- [AIM]: Reproduce the listing between the lines holding "locality: Araguabisi" and "collectors: C. F. Baker", inclusive, renaming "name author" to "authority" and leaving everything else unchanged.
Start of EXERCISE INPUTS
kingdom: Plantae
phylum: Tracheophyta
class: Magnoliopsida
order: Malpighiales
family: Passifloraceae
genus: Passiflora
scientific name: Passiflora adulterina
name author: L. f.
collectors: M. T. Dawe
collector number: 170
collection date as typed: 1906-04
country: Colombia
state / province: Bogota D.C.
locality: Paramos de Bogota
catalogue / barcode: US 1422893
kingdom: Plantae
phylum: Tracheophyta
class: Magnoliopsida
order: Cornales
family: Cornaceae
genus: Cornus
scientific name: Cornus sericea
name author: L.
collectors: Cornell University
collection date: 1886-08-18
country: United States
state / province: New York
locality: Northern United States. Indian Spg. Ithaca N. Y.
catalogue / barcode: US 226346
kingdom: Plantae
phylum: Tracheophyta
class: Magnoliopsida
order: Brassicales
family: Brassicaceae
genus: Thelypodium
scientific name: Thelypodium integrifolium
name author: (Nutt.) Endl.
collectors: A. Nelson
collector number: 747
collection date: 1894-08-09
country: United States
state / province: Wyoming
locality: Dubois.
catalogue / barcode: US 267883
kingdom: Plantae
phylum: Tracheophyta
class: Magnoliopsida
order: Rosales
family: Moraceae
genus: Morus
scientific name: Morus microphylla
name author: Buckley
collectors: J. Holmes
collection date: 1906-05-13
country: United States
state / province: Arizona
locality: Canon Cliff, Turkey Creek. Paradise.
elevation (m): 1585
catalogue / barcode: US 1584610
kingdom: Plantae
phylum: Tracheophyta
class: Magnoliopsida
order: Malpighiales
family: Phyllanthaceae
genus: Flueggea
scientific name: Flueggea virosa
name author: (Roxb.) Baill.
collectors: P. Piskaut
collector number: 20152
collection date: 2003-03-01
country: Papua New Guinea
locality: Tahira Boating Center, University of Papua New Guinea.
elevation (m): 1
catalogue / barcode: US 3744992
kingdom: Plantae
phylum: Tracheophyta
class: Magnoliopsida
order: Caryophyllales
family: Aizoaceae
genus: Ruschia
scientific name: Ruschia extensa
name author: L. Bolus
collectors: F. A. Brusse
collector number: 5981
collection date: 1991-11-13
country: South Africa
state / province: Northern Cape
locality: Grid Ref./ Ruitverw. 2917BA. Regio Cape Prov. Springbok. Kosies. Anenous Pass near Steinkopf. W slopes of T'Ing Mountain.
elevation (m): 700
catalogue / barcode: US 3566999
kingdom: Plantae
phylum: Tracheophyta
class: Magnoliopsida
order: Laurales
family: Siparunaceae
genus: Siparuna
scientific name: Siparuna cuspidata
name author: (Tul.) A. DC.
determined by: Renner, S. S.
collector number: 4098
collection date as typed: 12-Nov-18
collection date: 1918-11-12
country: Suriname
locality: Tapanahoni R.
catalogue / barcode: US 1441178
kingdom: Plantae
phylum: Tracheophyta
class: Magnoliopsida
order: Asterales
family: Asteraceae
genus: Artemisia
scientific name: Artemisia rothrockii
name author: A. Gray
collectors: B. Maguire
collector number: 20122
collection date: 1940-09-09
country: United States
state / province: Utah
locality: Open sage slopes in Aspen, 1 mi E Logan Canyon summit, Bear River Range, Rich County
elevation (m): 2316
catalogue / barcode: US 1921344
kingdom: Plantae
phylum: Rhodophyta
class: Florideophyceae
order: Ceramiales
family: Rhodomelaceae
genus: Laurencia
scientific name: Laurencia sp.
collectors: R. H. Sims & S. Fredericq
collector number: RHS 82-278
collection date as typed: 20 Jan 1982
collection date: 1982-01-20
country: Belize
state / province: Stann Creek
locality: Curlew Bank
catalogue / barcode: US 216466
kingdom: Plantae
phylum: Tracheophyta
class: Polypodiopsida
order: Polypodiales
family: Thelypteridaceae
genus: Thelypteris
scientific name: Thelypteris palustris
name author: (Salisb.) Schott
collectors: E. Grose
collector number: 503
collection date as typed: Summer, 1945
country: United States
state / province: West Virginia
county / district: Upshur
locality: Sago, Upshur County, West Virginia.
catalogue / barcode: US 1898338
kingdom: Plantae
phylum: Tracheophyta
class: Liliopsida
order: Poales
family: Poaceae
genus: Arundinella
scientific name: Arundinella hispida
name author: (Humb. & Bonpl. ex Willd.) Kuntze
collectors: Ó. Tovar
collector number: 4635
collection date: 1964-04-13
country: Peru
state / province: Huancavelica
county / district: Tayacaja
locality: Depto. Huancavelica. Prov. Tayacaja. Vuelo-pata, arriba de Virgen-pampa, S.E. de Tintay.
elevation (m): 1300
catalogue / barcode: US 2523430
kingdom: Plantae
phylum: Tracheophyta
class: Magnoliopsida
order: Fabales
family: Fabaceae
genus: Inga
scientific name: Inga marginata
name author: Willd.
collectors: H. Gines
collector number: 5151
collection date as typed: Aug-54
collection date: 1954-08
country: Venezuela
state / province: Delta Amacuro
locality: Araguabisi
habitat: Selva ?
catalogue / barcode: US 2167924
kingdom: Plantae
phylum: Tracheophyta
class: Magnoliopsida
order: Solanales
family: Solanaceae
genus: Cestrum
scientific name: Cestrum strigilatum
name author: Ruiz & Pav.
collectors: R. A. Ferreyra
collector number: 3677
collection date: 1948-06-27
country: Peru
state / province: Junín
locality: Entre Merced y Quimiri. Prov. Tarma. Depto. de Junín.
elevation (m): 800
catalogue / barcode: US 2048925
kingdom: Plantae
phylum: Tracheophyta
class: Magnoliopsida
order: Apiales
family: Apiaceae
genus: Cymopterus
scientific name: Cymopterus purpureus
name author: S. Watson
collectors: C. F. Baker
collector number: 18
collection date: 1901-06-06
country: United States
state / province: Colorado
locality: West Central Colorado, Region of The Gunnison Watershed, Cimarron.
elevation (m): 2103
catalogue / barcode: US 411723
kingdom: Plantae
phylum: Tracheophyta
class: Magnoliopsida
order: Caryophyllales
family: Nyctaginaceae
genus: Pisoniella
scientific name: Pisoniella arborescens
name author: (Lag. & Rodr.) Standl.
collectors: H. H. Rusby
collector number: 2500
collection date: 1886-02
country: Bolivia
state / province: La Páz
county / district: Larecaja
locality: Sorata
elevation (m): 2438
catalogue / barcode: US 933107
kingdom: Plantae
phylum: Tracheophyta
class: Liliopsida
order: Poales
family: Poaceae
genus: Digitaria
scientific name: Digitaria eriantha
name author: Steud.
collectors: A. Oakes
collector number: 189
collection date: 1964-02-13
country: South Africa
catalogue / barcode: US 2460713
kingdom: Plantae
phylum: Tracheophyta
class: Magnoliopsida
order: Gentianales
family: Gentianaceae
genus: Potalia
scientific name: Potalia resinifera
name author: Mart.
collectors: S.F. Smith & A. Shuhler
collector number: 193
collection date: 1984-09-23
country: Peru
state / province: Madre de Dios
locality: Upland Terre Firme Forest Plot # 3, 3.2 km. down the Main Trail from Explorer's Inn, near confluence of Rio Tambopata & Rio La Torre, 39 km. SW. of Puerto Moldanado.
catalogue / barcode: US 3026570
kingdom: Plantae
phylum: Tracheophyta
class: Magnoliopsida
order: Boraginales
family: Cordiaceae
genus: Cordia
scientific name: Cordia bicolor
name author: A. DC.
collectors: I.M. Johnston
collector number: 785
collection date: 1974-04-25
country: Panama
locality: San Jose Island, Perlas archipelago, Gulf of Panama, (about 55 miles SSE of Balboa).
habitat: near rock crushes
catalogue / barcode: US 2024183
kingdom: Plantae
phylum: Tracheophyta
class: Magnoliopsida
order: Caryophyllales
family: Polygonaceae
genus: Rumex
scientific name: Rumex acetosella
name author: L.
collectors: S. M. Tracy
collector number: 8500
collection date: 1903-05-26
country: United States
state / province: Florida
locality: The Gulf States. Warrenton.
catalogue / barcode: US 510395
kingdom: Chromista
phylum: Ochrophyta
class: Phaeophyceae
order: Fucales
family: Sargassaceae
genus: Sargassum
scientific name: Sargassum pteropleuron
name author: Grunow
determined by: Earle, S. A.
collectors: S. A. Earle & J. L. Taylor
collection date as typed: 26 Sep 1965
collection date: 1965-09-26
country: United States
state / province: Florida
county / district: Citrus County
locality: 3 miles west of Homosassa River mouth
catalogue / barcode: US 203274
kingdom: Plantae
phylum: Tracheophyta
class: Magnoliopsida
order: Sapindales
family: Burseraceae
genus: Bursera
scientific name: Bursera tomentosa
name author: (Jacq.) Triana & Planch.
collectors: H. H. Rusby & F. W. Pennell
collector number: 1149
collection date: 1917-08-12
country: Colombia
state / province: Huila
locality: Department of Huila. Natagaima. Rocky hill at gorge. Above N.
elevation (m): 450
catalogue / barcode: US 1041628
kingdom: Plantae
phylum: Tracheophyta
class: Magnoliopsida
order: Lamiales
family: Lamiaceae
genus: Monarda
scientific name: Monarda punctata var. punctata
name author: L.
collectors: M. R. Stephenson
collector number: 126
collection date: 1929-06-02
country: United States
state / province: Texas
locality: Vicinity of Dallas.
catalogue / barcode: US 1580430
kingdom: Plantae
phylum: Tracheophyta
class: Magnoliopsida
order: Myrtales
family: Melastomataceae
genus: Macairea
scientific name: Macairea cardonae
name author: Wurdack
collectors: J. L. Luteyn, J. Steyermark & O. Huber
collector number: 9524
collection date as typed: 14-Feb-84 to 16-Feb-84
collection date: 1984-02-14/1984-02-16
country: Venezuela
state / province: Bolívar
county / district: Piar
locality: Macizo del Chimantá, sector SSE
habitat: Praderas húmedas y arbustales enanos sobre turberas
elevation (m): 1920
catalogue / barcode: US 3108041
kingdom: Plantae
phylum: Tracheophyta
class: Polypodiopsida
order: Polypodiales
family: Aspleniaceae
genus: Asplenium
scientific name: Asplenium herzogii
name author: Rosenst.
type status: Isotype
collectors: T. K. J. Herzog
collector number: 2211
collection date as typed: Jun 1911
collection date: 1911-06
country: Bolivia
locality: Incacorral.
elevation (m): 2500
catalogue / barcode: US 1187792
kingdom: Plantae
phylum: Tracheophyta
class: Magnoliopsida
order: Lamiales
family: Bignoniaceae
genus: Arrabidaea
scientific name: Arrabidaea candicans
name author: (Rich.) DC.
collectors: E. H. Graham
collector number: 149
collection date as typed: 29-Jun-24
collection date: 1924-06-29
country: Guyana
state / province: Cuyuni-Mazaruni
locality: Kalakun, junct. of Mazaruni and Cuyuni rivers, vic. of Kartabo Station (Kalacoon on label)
End of EXERCISE INPUTS
- [RESULT BELOW]:
locality: Araguabisi
habitat: Selva ?
catalogue / barcode: US 2167924
kingdom: Plantae
phylum: Tracheophyta
class: Magnoliopsida
order: Solanales
family: Solanaceae
genus: Cestrum
scientific name: Cestrum strigilatum
authority: Ruiz & Pav.
collectors: R. A. Ferreyra
collector number: 3677
collection date: 1948-06-27
country: Peru
state / province: Junín
locality: Entre Merced y Quimiri. Prov. Tarma. Depto. de Junín.
elevation (m): 800
catalogue / barcode: US 2048925
kingdom: Plantae
phylum: Tracheophyta
class: Magnoliopsida
order: Apiales
family: Apiaceae
genus: Cymopterus
scientific name: Cymopterus purpureus
authority: S. Watson
collectors: C. F. Baker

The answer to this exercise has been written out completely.